Juzgado argelino por planificar fabricación de bomba

BELFAST, Northern Ireland – An Algerian man was convicted Thursday of possessing information on making a concealed bomb that could be used to blow up a commercial airliner.
Abbas Boutrab, 32, had claimed during his trial he had downloaded the information onto 25 computer disks out of simple curiosity.
But Belfast Crown Court Justice Ronnie Weatherup found him guilty of possessing information likely to be of use to terrorists, and said he was «satisfied that his possession of the material was not out of curiosity but was for terrorist purposes.»
Weatherup said he would sentence Boutrab next month.

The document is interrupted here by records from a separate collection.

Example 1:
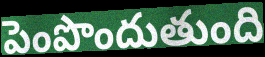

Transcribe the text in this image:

పెంపొందుతుంది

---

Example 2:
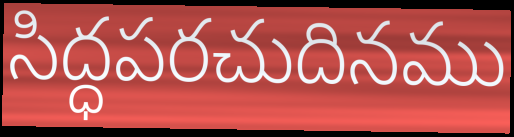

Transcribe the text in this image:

సిద్ధపరచుదినము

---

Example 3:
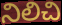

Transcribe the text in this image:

నిలిచి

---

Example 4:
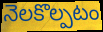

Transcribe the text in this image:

నెలకొల్పటం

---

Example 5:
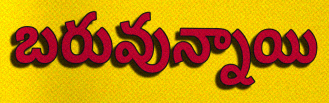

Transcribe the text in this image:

బరువున్నాయి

Police initially arrested him in 2003 on suspicion of being an illegal immigrant, but found the bomb instructions during a search of his home.

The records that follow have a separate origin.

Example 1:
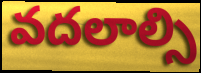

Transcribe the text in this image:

వదలాల్సి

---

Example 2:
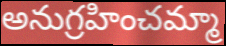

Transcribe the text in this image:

అనుగ్రహించమ్మా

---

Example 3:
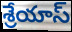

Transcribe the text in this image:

శ్రేయాస్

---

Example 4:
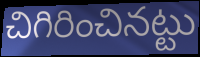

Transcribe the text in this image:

చిగిరించినట్టు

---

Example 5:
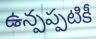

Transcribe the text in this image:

ఉన్పప్పటికీ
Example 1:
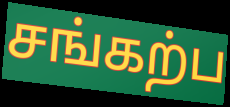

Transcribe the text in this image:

சங்கற்ப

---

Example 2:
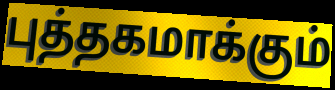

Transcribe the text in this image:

புத்தகமாக்கும்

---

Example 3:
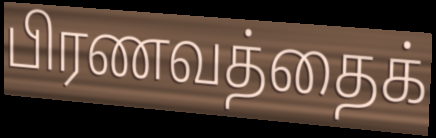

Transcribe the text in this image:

பிரணவத்தைக்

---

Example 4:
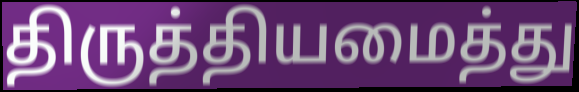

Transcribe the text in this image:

திருத்தியமைத்து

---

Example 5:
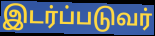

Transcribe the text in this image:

இடர்ப்படுவர்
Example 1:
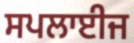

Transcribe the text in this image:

ਸਪਲਾਈਜ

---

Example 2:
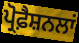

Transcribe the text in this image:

ਪ੍ਰੋਫ਼ੈਸ਼ਨਲਾਂ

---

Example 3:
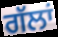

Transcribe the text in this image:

ਗੱਲਾਂ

During his monthlong trial, prosecutors said Boutrab was suspected of links to the al-Qaida terrorist network, and cited telephone records and unspecified documents seized at his home in the Belfast suburb of Newtownabbey. But these suspicions didn’t form part of the charges against him.
His case was heard by a single judge without a jury, the system ordinarily used in Northern Ireland to prosecute alleged members of the province’s homegrown terror groups.

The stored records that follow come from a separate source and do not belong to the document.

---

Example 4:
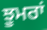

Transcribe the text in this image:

ਝੂਮਰਾਂ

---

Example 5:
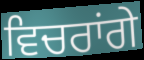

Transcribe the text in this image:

ਵਿਚਰਾਂਗੇ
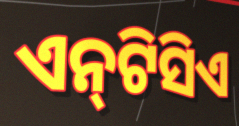
ଏନ୍‌ଟିସିଏ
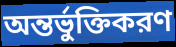
অন্তর্ভুক্তিকরণ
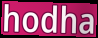
hodha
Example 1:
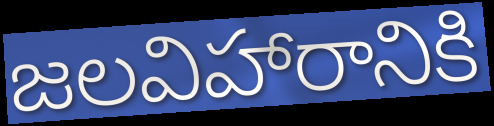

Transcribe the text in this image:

జలవిహారానికి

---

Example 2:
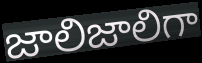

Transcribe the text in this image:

జాలిజాలిగా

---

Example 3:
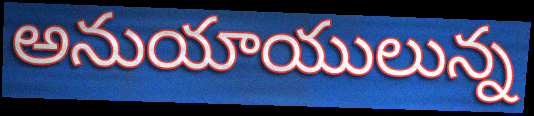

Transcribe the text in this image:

అనుయాయులున్న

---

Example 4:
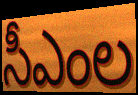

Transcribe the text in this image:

సీఎంల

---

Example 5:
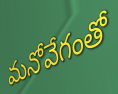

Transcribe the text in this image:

మనోవేగంతో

During the trial, FBI explosives expert Donald Sachtleben testified that he had built and successfully detonated three bombs based on the instructions found in Boutrab’s home. He said the mixture used could have been disguised in a bottle of baby powder.
Sachtleben said tests demonstrated that the bottle bombs could be detonated in a car or in an airplane. He said the last test demonstrated that the explosion could tear apart nearby passenger seats and puncture the plane’s fuselage.
He said such a bomb «would be likely to cause significant damage to the aircraft and cause injury or death to the persons on board.» He said such a bomb would be «more likely to cause catastrophic failure» if it detonated in a pressurized cabin at high altitude.
He said «a person of average intelligence and average mechanical skills» could use the manual found in Boutrab’s home to do this. He said a battery in a portable CD player could be used to aid detonation.
At the time of his arrest, Boutrab was seeking work in Northern Ireland using a false passport in the name of Fabio Parenti, an Italian tourist whose passport was stolen at Dublin airport on Sept. 1, 2001 — just days before the terrorist attacks in the United States.
Prosecutors said Boutrab had unsuccessfully sought asylum in the Netherlands, Ireland and the United Kingdom, which includes Northern Ireland, using several aliases.